WHAT IS REQUIRED:
From the line containing "Page size: 1500x1125." through the final line of the records, reproduce every line exactly.

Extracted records
──────

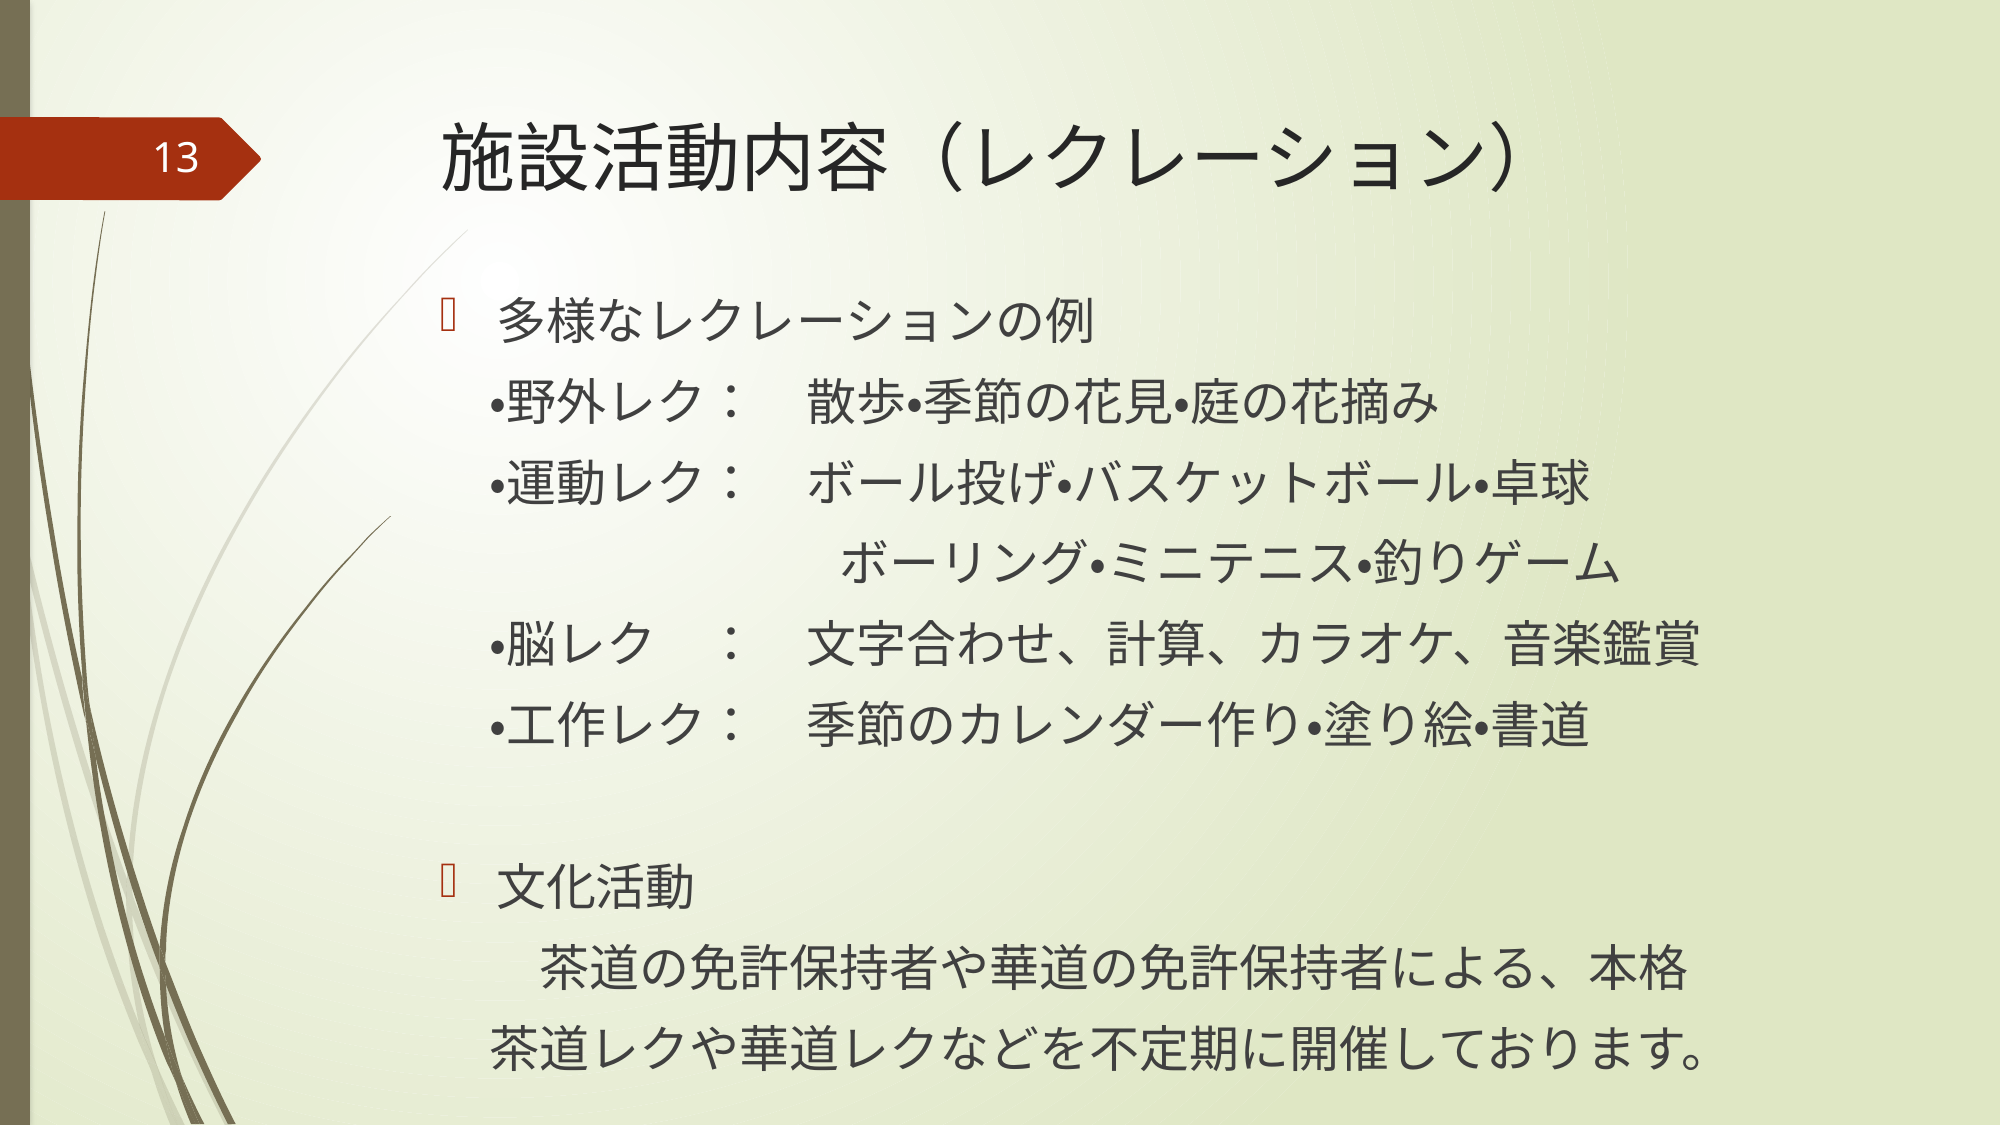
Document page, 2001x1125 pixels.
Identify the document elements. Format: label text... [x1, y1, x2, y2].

list 多様なレクレーションの例 ・野外レク： 散歩・季節の花見・庭の花摘み ・運動レク： ボール投げ・バスケットボール・卓球 ボーリング・ミニテニス・釣りゲーム ・脳レク ： 文字合わせ、計算、カラオケ、音楽鑑賞 ・工作レク： 季節のカレンダー作り・塗り絵・書道 文化活動 茶道の免許保持者や華道の免許保持者による、本格 茶道レクや華道レクなどを不定期に開催しております。 [424, 281, 1888, 1105]
title 施設活動内容（レクレーション） [425, 102, 1888, 281]
slide_number 13 [87, 129, 216, 190]
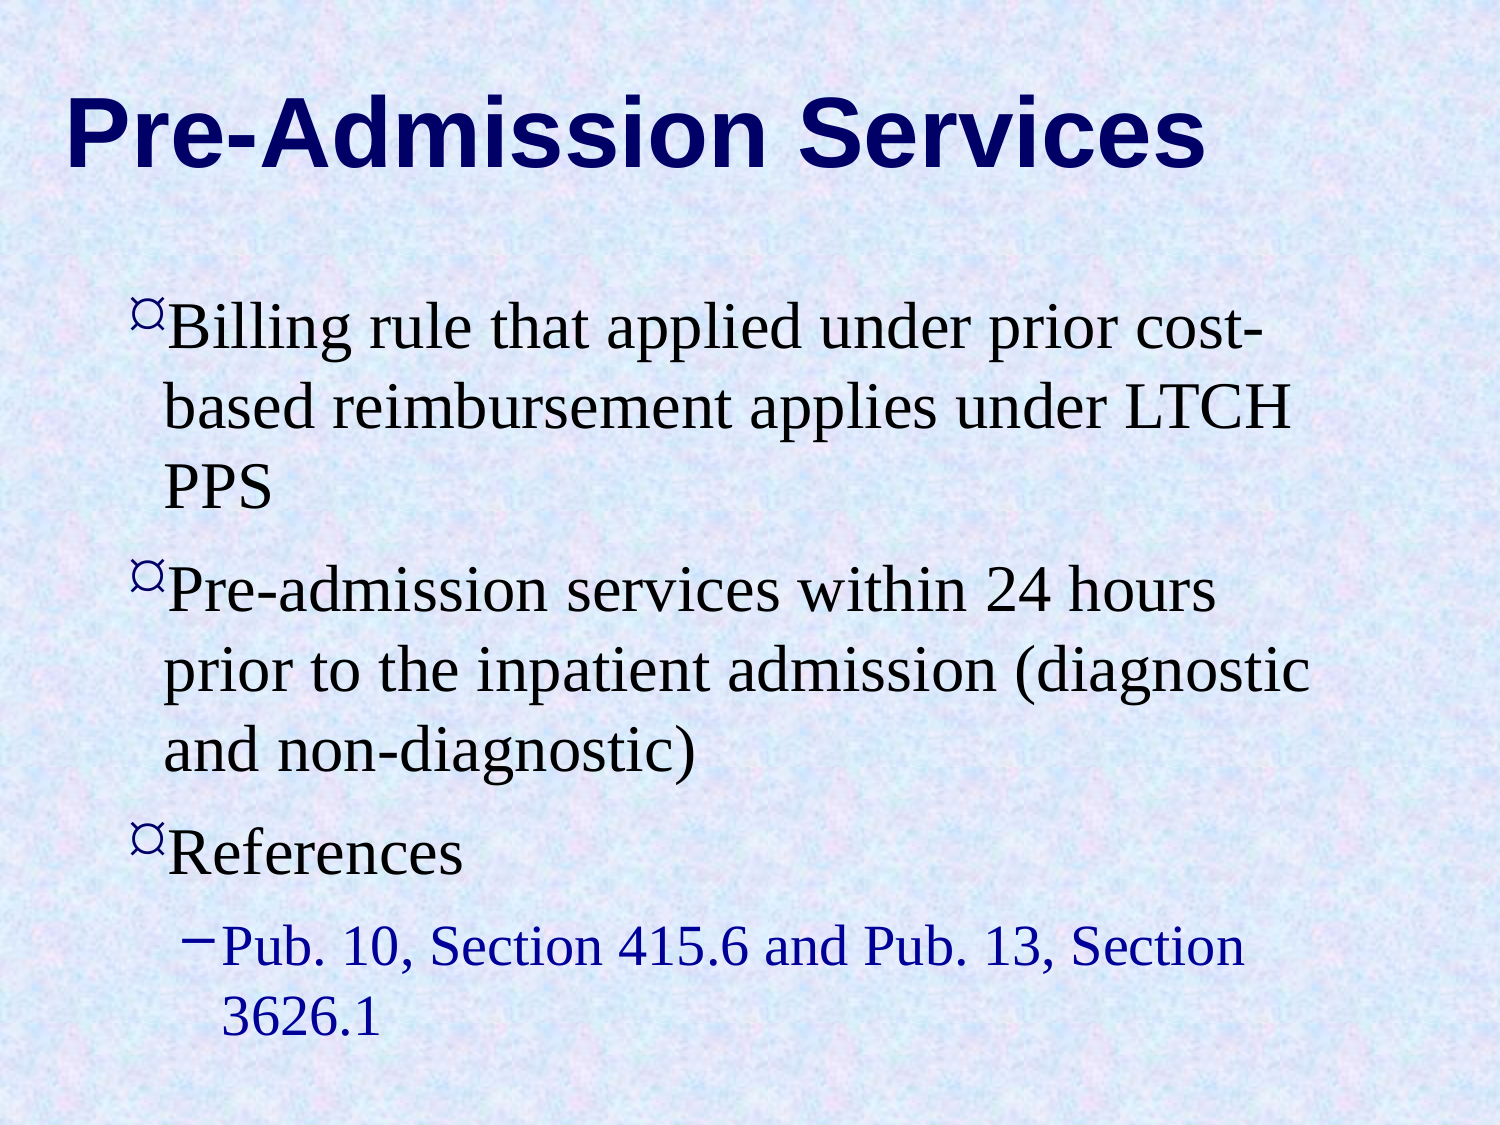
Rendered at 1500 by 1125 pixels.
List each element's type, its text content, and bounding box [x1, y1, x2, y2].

list Billing rule that applied under prior cost-based reimbursement applies under LTCH PPS Pre-admission services within 24 hours prior to the inpatient admission (diagnostic and non-diagnostic) References Pub. 10, Section 415.6 and Pub. 13, Section 3626.1 [112, 275, 1375, 1050]
title Pre-Admission Services [50, 37, 1450, 238]
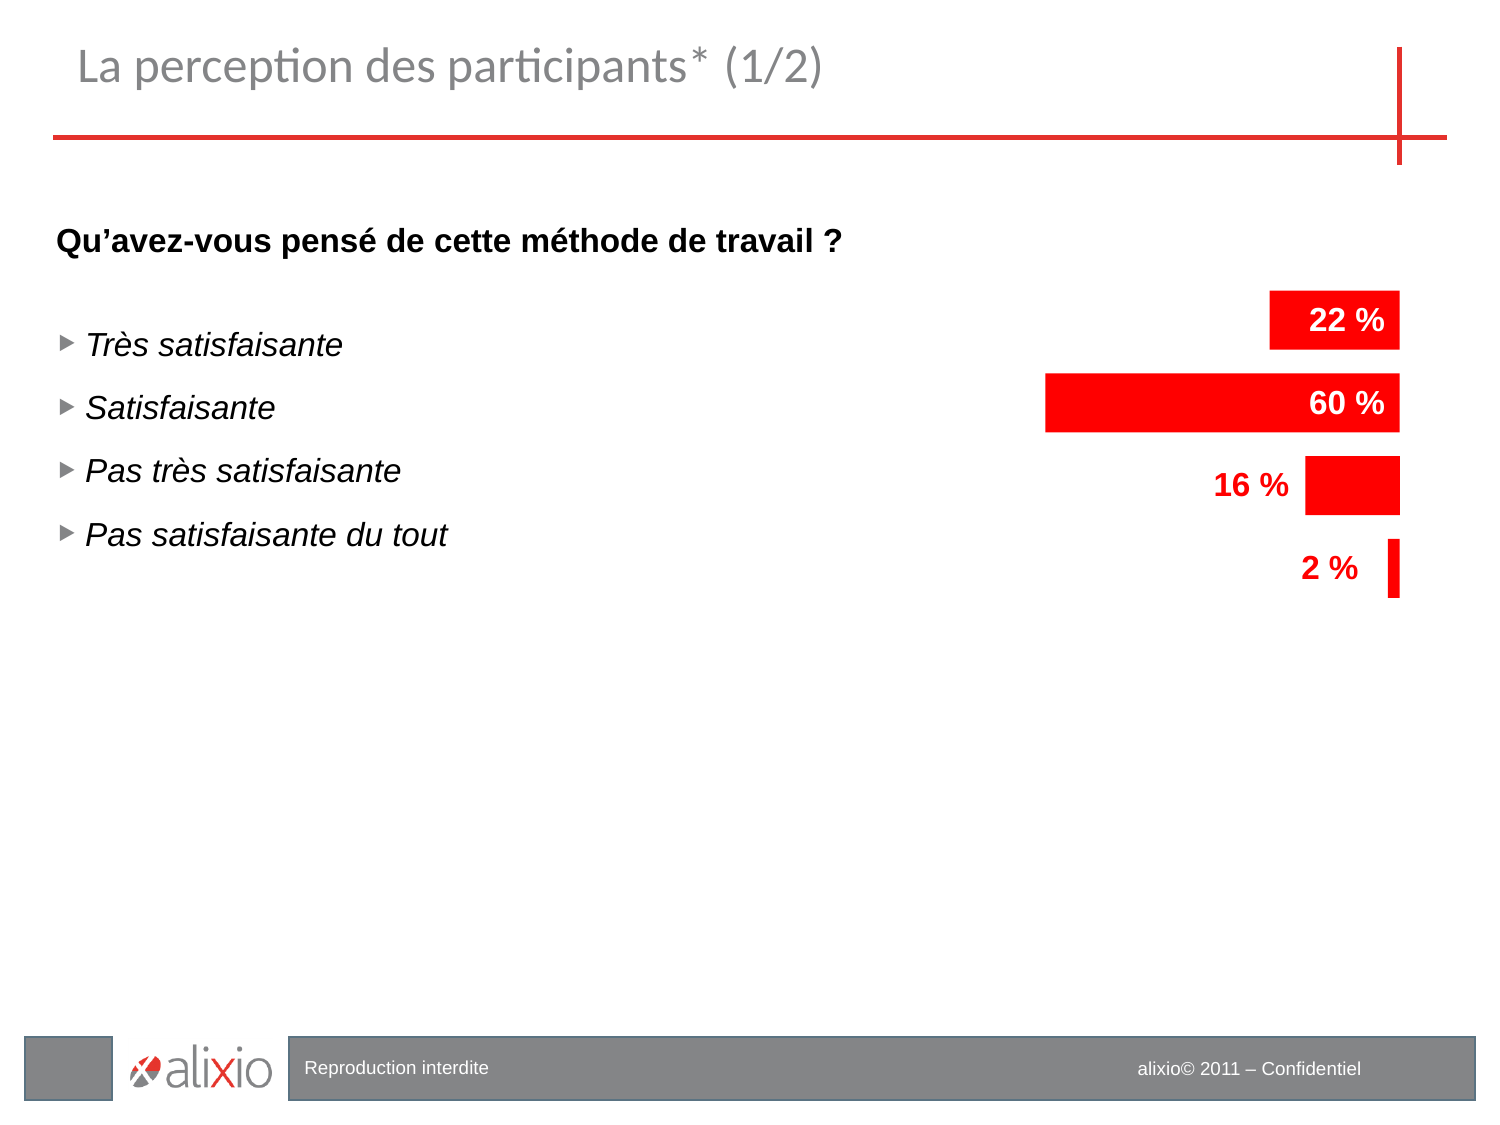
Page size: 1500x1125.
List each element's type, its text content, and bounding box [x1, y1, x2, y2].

──────

FINISHED TASK:
Page size: 1500x1125.
List each element's type, its text content, and bounding box [x1, y1, x2, y2].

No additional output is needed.